Taking Popular Music Seriously An Annotated Bibliography


Wayne D. Bowman
Annotated by: Nicholas Busch

Our interest in popularity and things popular should not revolve around the maintenance of the
existing system. Rather, we should use it to reopen possibilities for critical and creative thought
and action, both in our students and in ourselves.

Reading this quote interested me. The amount of change that would result from changing
the curriculum to include popular music would not have to be very large. In a band for instance
you could play an arrangement for a modern pop piece instead of something classical, or instead
of analysing a symphonic movement you could analyse a top 40s song. Maintenance of the
existing system is not something we need to disregard, but maybe something we should alter.
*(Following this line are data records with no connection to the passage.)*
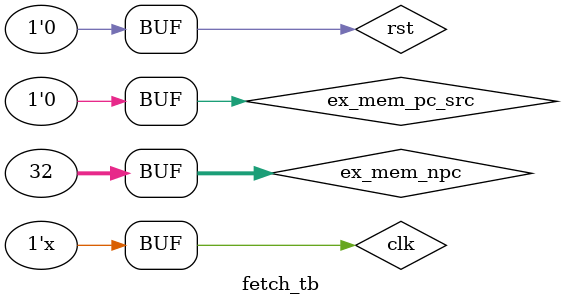
<source format=v>
`timescale 1ns / 1ps

module fetch_tb;

    reg clk;
    reg rst;
    reg ex_mem_pc_src;
    reg [31:0] ex_mem_npc;

    wire [31:0] if_id_instr;
    wire [31:0] if_id_npc;

    fetch uut (
        .clk(clk),
        .rst(rst),
        .ex_mem_pc_src(ex_mem_pc_src),
        .ex_mem_npc(ex_mem_npc),
        .if_id_instr(if_id_instr),
        .if_id_npc(if_id_npc)
    );

    initial clk = 0;
    always #5 clk = ~clk;

    initial begin
        rst = 1;
        ex_mem_pc_src = 0;
        ex_mem_npc = 32'b0;

        #15;
        rst = 0;

        #60;

        ex_mem_pc_src = 1;
        ex_mem_npc = 32'h00000020;

        #10; 
        ex_mem_pc_src = 0; 

        #100;
    end
endmodule

</source>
The limited statistical perspective replaces questions of musical value with concerns about the
extent to which music is programmed, purchased, or consumed It replaces qualitative concerns
with quantitative ones.

This quote frustrated me. It is too common that the public listens to or rates music based
only on popularity and not on the piece itself. Music should be popular because of how it effects
someone emotionally, not just because of sheer numbers. If music educators are going to include
pop music in their pedagogy, they must reinforce the idea that liking music should have

nothing to do with sheer numbers, since what millions of other people might like says nothing
about whether youll like it or not.

popular music affords pleasures that are often considered cheap, quick, or easy (unlike the
deferred gratification supposedly associated with genuinely artistic music). Its gratifications are
spurious, or fraudulent the musical equivalent of junk food

This quote goes on about how pop music is boring and predictable, which surprised
me a lot. In the following paragraph, he says these are the views of Theodore Adorno, but admits
that he agrees with most of what he is saying. After reading the title of this work, I thought the
author was going to be in full support of pop music, but in this paragraph he trashes it and says it
is the musical equivalent of junk food. I agree with him, as well as I agree with him about
including some pop music studies in the classroom, but this quote surprised me none the less.
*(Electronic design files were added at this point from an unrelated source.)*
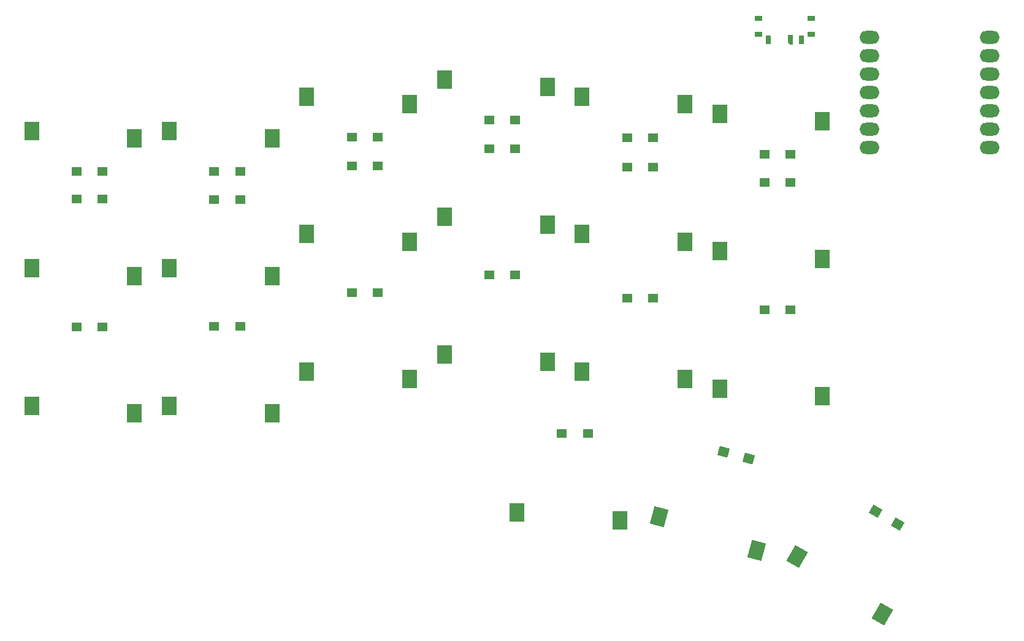
<source format=gbp>
%TF.GenerationSoftware,KiCad,Pcbnew,8.0.5*%
%TF.CreationDate,2025-01-25T20:09:07+02:00*%
%TF.ProjectId,1_3,315f332e-6b69-4636-9164-5f7063625858,rev?*%
%TF.SameCoordinates,Original*%
%TF.FileFunction,Paste,Bot*%
%TF.FilePolarity,Positive*%
%FSLAX46Y46*%
G04 Gerber Fmt 4.6, Leading zero omitted, Abs format (unit mm)*
G04 Created by KiCad (PCBNEW 8.0.5) date 2025-01-25 20:09:07*
%MOMM*%
%LPD*%
G01*
G04 APERTURE LIST*
G04 Aperture macros list*
%AMRotRect*
0 Rectangle, with rotation*
0 The origin of the aperture is its center*
0 $1 length*
0 $2 width*
0 $3 Rotation angle, in degrees counterclockwise*
0 Add horizontal line*
21,1,$1,$2,0,0,$3*%
%AMOutline5P*
0 Free polygon, 5 corners , with rotation*
0 The origin of the aperture is its center*
0 number of corners: always 5*
0 $1 to $10 corner X, Y*
0 $11 Rotation angle, in degrees counterclockwise*
0 create outline with 5 corners*
4,1,5,$1,$2,$3,$4,$5,$6,$7,$8,$9,$10,$1,$2,$11*%
%AMOutline6P*
0 Free polygon, 6 corners , with rotation*
0 The origin of the aperture is its center*
0 number of corners: always 6*
0 $1 to $12 corner X, Y*
0 $13 Rotation angle, in degrees counterclockwise*
0 create outline with 6 corners*
4,1,6,$1,$2,$3,$4,$5,$6,$7,$8,$9,$10,$11,$12,$1,$2,$13*%
%AMOutline7P*
0 Free polygon, 7 corners , with rotation*
0 The origin of the aperture is its center*
0 number of corners: always 7*
0 $1 to $14 corner X, Y*
0 $15 Rotation angle, in degrees counterclockwise*
0 create outline with 7 corners*
4,1,7,$1,$2,$3,$4,$5,$6,$7,$8,$9,$10,$11,$12,$13,$14,$1,$2,$15*%
%AMOutline8P*
0 Free polygon, 8 corners , with rotation*
0 The origin of the aperture is its center*
0 number of corners: always 8*
0 $1 to $16 corner X, Y*
0 $17 Rotation angle, in degrees counterclockwise*
0 create outline with 8 corners*
4,1,8,$1,$2,$3,$4,$5,$6,$7,$8,$9,$10,$11,$12,$13,$14,$15,$16,$1,$2,$17*%
G04 Aperture macros list end*
%ADD10RotRect,2.000000X2.500000X330.000000*%
%ADD11R,2.000000X2.500000*%
%ADD12RotRect,2.000000X2.500000X345.000000*%
%ADD13RotRect,1.425000X1.300000X165.000000*%
%ADD14R,1.425000X1.300000*%
%ADD15RotRect,1.425000X1.300000X150.000000*%
%ADD16O,2.750000X1.800000*%
%ADD17R,1.000000X0.800000*%
%ADD18R,0.700000X1.280000*%
%ADD19Outline5P,-0.350000X0.640000X0.350000X0.640000X0.350000X-0.640000X-0.070000X-0.640000X-0.350000X-0.360000X0.000000*%
G04 APERTURE END LIST*
D10*
X182199061Y-130489492D03*
X193971622Y-138498819D03*
D11*
X114500000Y-85940970D03*
X128700000Y-86990970D03*
D12*
X163191220Y-124992485D03*
X176635607Y-129681938D03*
D11*
X95500000Y-71690970D03*
X109700000Y-72740970D03*
X76500000Y-90690970D03*
X90700000Y-91740970D03*
X152500000Y-66940970D03*
X166700000Y-67990970D03*
X114500000Y-104940970D03*
X128700000Y-105990970D03*
X171500000Y-88315970D03*
X185700000Y-89365970D03*
X171500000Y-69315970D03*
X185700000Y-70365970D03*
X152500000Y-104940970D03*
X166700000Y-105990970D03*
X152500000Y-85940970D03*
X166700000Y-86990970D03*
X114500000Y-66940970D03*
X128700000Y-67990970D03*
X171500000Y-107315970D03*
X185700000Y-108365970D03*
X95500000Y-90690970D03*
X109700000Y-91740970D03*
X133500000Y-64565970D03*
X147700000Y-65615970D03*
X143500000Y-124440700D03*
X157700000Y-125490700D03*
X76500000Y-71690970D03*
X90700000Y-72740970D03*
X133500000Y-102565970D03*
X147700000Y-103615970D03*
X95500000Y-109690970D03*
X109700000Y-110740970D03*
X76500000Y-109690970D03*
X90700000Y-110740970D03*
X133500000Y-83565970D03*
X147700000Y-84615970D03*
D13*
X175526592Y-116962639D03*
X172073408Y-116037361D03*
D14*
X181287500Y-96400000D03*
X177712500Y-96400000D03*
D15*
X196121296Y-126043097D03*
X193025256Y-124255597D03*
D14*
X153287500Y-113500000D03*
X149712500Y-113500000D03*
X105287500Y-77300000D03*
X101712500Y-77300000D03*
X105287500Y-81197000D03*
X101712500Y-81197000D03*
X162287500Y-94800000D03*
X158712500Y-94800000D03*
X181287500Y-74900000D03*
X177712500Y-74900000D03*
X86287500Y-81070000D03*
X82712500Y-81070000D03*
X181287500Y-78800000D03*
X177712500Y-78800000D03*
X143287500Y-70200000D03*
X139712500Y-70200000D03*
X143287500Y-74100000D03*
X139712500Y-74100000D03*
D16*
X192205040Y-58696046D03*
X192205040Y-61236046D03*
X192205040Y-63776046D03*
X192205040Y-66316046D03*
X192205040Y-68856046D03*
X192205040Y-71396046D03*
X192205040Y-73936046D03*
X208794960Y-73936046D03*
X208794960Y-71396046D03*
X208794960Y-68856046D03*
X208794960Y-66316046D03*
X208794960Y-63776046D03*
X208794960Y-61236046D03*
X208794960Y-58696046D03*
D14*
X162287500Y-72600000D03*
X158712500Y-72600000D03*
X124287500Y-72500000D03*
X120712500Y-72500000D03*
X143287500Y-91600000D03*
X139712500Y-91600000D03*
X86287500Y-98800000D03*
X82712500Y-98800000D03*
X162287500Y-76700000D03*
X158712500Y-76700000D03*
D17*
X184150000Y-58300970D03*
X184150000Y-56080970D03*
X176850000Y-58300970D03*
X176850000Y-56080970D03*
D18*
X182750000Y-59060970D03*
D19*
X181250000Y-59060970D03*
D18*
X178250000Y-59060970D03*
D14*
X124287500Y-76500000D03*
X120712500Y-76500000D03*
X86287500Y-77260000D03*
X82712500Y-77260000D03*
X124287500Y-94000000D03*
X120712500Y-94000000D03*
X105287500Y-98700000D03*
X101712500Y-98700000D03*
M02*

</source>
If I could speak with the author, I would ask him how long he sat there trying to define
what popular music actually is. He goes on to say pop music is used music, and pop is more
purely commodity music, and uses so much space simply listing things that apply to the
definition of pop music, when most of the information is either common sense or unnecessary. I
would love to have a discussion with him about his idea that Taking popular music seriously
will make the classics all the more momentous. That is an interesting point of view that I
wish I couldve heard more about in this paper.